ANA, uma privatização e as suas circunstâncias

Parece-me difícil fazer uma análise crítica justa do momento e dos termos da privatização da ANA ignorando que o estado de necessidade grave em que o país se encontrava no período 2011-2014.

Uma auditoria do Tribunal de Contas (TdC) arrasou a privatização da ANA levada a cabo pelo governo de Pedro Passos Coelho entre outubro de 2012 e outubro de 2013, (em resposta a compromissos assumidos nos MoU assinados por José Sócrates com a troika). As conclusões foram amplamente divulgadas e usadas como arma de arremesso na refrega política em curso.

Havendo outras de ordem processual, destacaria três conclusões da auditoria:

  • A venda foi intempestiva pois foi realizada num contexto adverso (designadamente de recessão) e, assim, não terá maximizado o valor do encaixe;
  • O desinvestimento total na ANA foi ao arrepio do que acontece na maioria da UE, onde o Estado permanece com interesses significativos nas empresas congéneres, e privou o Estado de poder beneficiar da participação em lucros futuros acima dos antecipados;
  • Os termos da alienação conduziram à criação de um monopólio privado de exploração do serviço aeroportuário nacional durante 50 anos, privando o país dos potenciais benefícios de uma solução concorrencial.

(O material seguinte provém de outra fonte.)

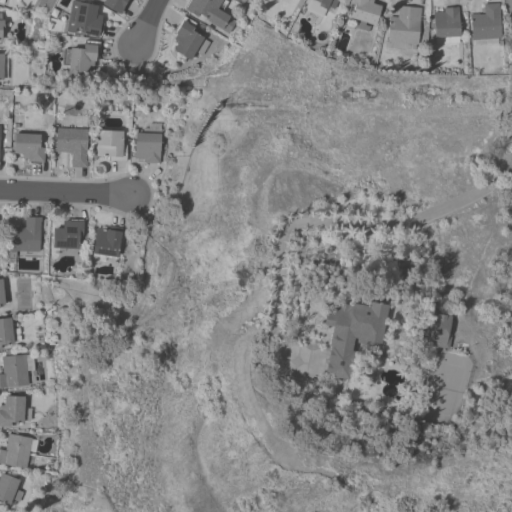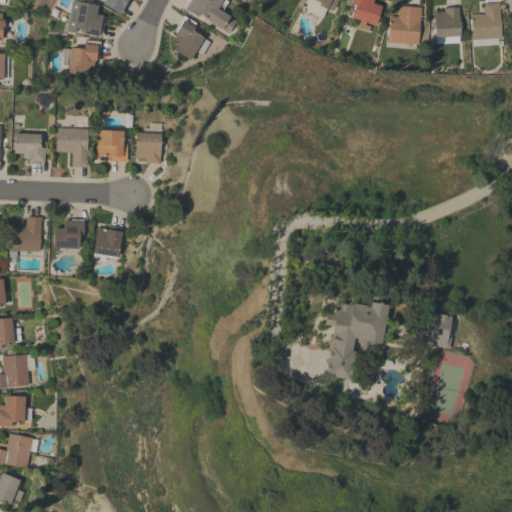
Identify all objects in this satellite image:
building: (325, 3)
building: (111, 4)
building: (114, 4)
building: (319, 5)
building: (363, 10)
building: (210, 12)
building: (209, 13)
building: (363, 13)
building: (82, 18)
building: (83, 18)
building: (445, 22)
building: (484, 22)
building: (0, 23)
road: (148, 23)
building: (1, 25)
building: (403, 25)
building: (403, 25)
building: (446, 25)
building: (485, 25)
building: (187, 38)
building: (445, 39)
building: (187, 41)
building: (80, 56)
building: (80, 58)
building: (0, 65)
building: (3, 65)
building: (147, 142)
building: (71, 144)
building: (72, 144)
building: (109, 144)
building: (109, 144)
building: (26, 146)
building: (28, 146)
building: (146, 146)
road: (64, 195)
road: (348, 226)
building: (67, 233)
building: (66, 234)
building: (24, 235)
building: (24, 236)
building: (106, 239)
building: (105, 240)
building: (0, 292)
building: (1, 293)
building: (433, 329)
building: (435, 329)
building: (5, 330)
building: (5, 330)
building: (350, 333)
building: (351, 333)
building: (15, 369)
building: (12, 370)
building: (11, 409)
building: (13, 410)
building: (16, 449)
building: (16, 449)
building: (8, 488)
building: (8, 490)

As conclusões do relatório do TdC incomodaram-me por três ordens de razões: a insensibilidade face ao contexto vivido na altura da privatização; a ligeireza da argumentação de que a receita não terá sido maximizada; a existência de uma contradição lógica entre as críticas que destaquei. Vejamos.

Não obstante o TdC referir os compromissos decorrentes do MoU e do Plano de Assistência Económica e Financeira assinados com a troika em maio de 2011, e que incluíam a privatização da ANA até ao final de 2013, o relatório parece não retirar daqui as devidas consequências, analisando a privatização como se tivesse “surgido no vazio”. Mas não! O país encontrava-se numa situação de emergência financeira e dependia dos continuados desembolsos das três instituições internacionais. Relembremos, a propósito, que os acordos faziam depender esses desembolsos da conclusão positiva de avaliações de condicionalidade, com periodicidade trimestral. Entre muitas outras condições, impunha-se a aceleração do programa de privatizações previsto até 2013 (e que abrangia transportes (Aeroportos de Portugal, TAP, e a CP Carga), energia (GALP, EDP e REN), comunicações (Correios de Portugal), e seguros (Caixa Seguros), bem como uma série de empresas de menor dimensão). E era necessário, também, reduzir o défice das Administrações Públicas para 3,0% do PIB em 2013 e trazer o rácio dívida pública/PIB para uma trajetória descendente a partir de 2013.

O contexto em que ocorre a privatização da ANA é, pois, um de “vender os anéis para salvar os dedos”. A principal preocupação do governo de então em matéria de privatizações era obter o maior encaixe possível no curto prazo, e usá-lo para reduzir o défice (mais tarde viu-se que para o Eurostat isto não era assim tão pacífico) e a dívida pública (fim para o qual foram afetados cerca de mil milhões de euros resultantes da alienação da ANA). O valor da venda (aproximadamente 3,1 mil milhões) foi alto ou baixo? Ninguém sabe ao certo. O que é certo é que este 26% acima da segunda oferta mais elevada.

É certo, ainda, que preocupação primeira com o encaixe imediato – resultante, como vimos, dos condicionalismos dos MoU – permite entender outras características da venda que são objeto dos reparos do TdC. Todos concordarão facilmente que o valor de uma empresa em regime de monopólio é superior ao da mesma empresa em ambiente concorrencial. Portanto, ao sacrificar a concorrência, o governo estava a privilegiar o valor da venda. A necessidade de maximizar o encaixe imediato justifica, também, a alienação integral, contrastando com o que parece ser a preferência do TdC. O Tribunal parece-me cair aqui no erro comum de pensar que o encaixe de uma privatização a 50%, digamos, é 50% do encaixe de uma privatização a 100%.

Resumindo. Parece-me difícil fazer uma análise crítica justa do momento e dos termos da privatização da ANA ignorando que o estado de necessidade grave em que o país se encontrava no período 2011-2014.

Teria sido preferível uma privatização que salvaguardasse a concorrência (nomeadamente quanto aos direitos sobre o NAL)? Teria! Teria sido preferível ir privatizando por partes, eventualmente esperando que as condições de mercado melhorassem? Talvez! Mas nenhuma destas alternativas permitiria um encaixe financeiro imediato tão elevado ou cumpriria os compromissos internacionais.